■ **Supplied text**:
####
Every placement below was the result of strategic narrative thinking —
identifying the angle that would work for the outlet, not simply the
story the client wanted to tell.
Financial Times
Print & Digital Feature
The discovery of altermagnetism — pitched as a business story, not a science one
When the University of Nottingham needed to communicate a major
physics discovery, the instinct might have been to lead with the
science. Instead the pitch to the FT was built around commercial
potential: what this meant for materials, for industry, for
investors. The FT ran it. The coverage triggered direct international
engagement from organisations seeking to fund further research into
commercial applications — a tangible return on a single, well-aimed
placement.
Outcome
International funding enquiries for commercial research at the University of Nottingham
Client: University of Nottingham
ITV News
Two Broadcast Features
A wearable quantum brain scanner — from laboratory curiosity to government investment
Two separate ITV News broadcasts featuring Cerca Magnetics and its
quantum-enabled wearable brain scanner built a cumulative public
narrative around the technology. The second broadcast proved to be
more than a media moment: it directly preceded a multi-million pound
UK government project to develop a mobile version of the system —
a clear demonstration of how sustained mainstream coverage can shape
policy and procurement decisions.
Outcome
Multi-million pound UK government project award for mobile system development
Client: Cerca Magnetics
BBC News & UK National Media
Broadcast & Print Suite
The government-funded mobile brain scanner — a suite of national coverage at launch
When the UK government's investment in Cerca Magnetics' mobile
quantum brain scanner was confirmed, the announcement was placed
across a coordinated suite of national titles and broadcast outlets
including BBC News. The result was simultaneous, consistent coverage
that framed the story on Cerca Magnetics' terms — establishing the
company's credibility at a critical inflection point in its
commercial development.
####
■ **Dataset**:

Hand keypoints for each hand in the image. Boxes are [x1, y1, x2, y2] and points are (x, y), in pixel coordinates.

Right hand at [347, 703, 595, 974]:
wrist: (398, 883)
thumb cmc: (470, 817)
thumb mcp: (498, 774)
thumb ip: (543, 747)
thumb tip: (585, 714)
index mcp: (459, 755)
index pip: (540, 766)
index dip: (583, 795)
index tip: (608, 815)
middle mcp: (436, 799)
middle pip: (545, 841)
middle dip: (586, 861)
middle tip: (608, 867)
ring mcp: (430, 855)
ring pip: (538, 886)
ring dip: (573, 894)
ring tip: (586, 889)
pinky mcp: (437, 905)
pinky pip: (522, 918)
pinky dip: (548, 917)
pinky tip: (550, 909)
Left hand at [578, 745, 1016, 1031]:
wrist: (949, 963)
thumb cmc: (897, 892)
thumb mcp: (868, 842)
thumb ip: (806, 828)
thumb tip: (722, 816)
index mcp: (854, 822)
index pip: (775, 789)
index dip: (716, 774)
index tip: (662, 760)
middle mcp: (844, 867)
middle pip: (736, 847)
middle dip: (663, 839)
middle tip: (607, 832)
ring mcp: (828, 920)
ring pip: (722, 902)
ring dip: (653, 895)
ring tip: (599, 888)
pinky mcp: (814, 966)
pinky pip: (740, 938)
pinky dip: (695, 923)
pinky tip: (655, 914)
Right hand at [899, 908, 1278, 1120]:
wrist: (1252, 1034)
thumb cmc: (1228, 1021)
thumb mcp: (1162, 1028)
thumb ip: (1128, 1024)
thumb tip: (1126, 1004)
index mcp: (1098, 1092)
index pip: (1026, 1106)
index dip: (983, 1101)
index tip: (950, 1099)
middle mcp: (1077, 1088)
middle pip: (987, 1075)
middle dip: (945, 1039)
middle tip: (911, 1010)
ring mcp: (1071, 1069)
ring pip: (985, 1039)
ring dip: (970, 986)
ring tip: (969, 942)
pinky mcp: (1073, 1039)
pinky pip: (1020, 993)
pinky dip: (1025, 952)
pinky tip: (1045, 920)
####
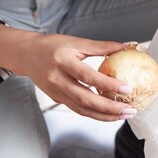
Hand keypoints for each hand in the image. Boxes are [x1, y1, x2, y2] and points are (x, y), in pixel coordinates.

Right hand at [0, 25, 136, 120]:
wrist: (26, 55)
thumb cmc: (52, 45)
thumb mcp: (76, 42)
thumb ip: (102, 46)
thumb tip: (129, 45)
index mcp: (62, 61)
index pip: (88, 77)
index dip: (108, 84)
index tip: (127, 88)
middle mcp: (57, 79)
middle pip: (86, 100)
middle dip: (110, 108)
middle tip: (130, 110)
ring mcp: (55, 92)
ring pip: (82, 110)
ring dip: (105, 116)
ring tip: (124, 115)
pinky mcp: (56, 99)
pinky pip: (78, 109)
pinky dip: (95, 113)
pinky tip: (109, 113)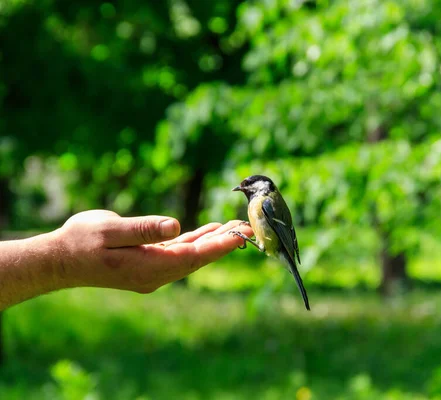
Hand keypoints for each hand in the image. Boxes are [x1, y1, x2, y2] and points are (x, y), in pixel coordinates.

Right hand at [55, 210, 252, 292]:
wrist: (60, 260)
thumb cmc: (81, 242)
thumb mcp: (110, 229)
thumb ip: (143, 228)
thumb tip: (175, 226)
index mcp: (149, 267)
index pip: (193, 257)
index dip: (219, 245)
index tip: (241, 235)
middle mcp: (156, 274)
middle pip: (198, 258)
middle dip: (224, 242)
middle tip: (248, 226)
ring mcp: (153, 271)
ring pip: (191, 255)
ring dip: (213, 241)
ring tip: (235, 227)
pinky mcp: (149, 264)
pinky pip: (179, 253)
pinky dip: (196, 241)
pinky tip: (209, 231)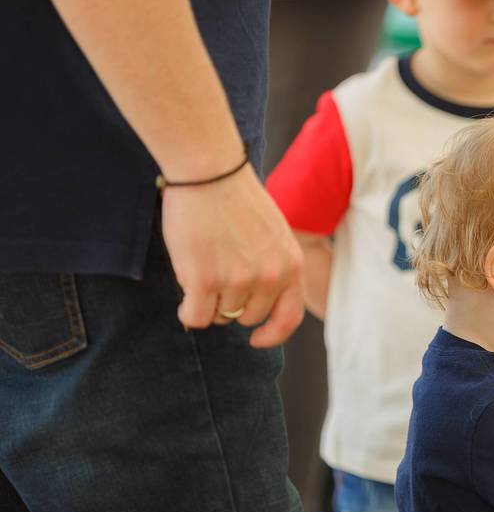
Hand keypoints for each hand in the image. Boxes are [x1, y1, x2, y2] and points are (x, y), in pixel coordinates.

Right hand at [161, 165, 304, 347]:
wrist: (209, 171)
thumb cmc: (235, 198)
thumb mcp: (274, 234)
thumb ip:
####
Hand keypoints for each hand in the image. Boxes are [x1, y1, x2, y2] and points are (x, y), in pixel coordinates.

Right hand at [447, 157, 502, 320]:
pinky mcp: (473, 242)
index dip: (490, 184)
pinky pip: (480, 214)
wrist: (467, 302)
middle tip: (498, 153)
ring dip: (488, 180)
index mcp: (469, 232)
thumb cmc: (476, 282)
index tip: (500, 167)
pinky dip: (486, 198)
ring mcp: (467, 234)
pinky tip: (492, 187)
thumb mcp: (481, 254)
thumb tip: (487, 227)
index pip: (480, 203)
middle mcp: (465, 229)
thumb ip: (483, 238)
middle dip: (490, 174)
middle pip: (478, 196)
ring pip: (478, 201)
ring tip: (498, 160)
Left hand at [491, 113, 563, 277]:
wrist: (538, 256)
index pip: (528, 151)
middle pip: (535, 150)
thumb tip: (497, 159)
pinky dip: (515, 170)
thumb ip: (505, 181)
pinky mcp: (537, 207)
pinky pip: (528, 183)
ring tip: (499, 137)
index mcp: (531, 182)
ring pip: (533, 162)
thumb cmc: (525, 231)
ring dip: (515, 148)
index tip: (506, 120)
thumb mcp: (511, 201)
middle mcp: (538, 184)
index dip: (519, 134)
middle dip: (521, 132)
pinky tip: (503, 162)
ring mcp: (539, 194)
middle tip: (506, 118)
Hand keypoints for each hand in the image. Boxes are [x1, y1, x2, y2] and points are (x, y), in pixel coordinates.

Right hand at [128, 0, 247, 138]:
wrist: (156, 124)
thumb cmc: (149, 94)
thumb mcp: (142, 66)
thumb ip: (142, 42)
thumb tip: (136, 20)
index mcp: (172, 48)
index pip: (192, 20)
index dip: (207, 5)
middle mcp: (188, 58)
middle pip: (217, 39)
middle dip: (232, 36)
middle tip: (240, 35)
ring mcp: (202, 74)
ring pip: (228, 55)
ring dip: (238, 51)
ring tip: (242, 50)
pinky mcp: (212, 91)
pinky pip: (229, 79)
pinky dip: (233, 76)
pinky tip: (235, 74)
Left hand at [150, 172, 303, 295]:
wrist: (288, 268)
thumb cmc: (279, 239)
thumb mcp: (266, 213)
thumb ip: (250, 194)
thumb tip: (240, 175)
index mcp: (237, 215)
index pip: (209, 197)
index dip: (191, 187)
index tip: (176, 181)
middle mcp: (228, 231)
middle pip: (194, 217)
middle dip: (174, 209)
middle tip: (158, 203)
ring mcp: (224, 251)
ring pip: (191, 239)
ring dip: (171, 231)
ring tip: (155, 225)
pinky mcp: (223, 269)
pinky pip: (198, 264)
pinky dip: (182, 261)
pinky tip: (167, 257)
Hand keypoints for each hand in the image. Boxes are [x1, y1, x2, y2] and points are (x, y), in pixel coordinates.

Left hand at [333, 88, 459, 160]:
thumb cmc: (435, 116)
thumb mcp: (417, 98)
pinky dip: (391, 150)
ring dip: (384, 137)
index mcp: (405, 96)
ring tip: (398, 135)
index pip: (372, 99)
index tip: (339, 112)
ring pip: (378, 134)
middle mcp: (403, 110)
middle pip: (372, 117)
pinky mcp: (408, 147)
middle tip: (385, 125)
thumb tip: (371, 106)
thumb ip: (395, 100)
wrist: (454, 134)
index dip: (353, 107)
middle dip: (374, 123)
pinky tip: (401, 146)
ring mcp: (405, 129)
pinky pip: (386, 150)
####
■ **What you will do**:
1. List the outlet headings that open each of the three placements in the placements text above.
2. Write out the part of the placements text from "Every placement below" up to and including "wanted to tell.".

■ **Per-task answers**:
1.
Financial Times
ITV News
BBC News & UK National Media

2.
Every placement below was the result of strategic narrative thinking —
identifying the angle that would work for the outlet, not simply the
story the client wanted to tell.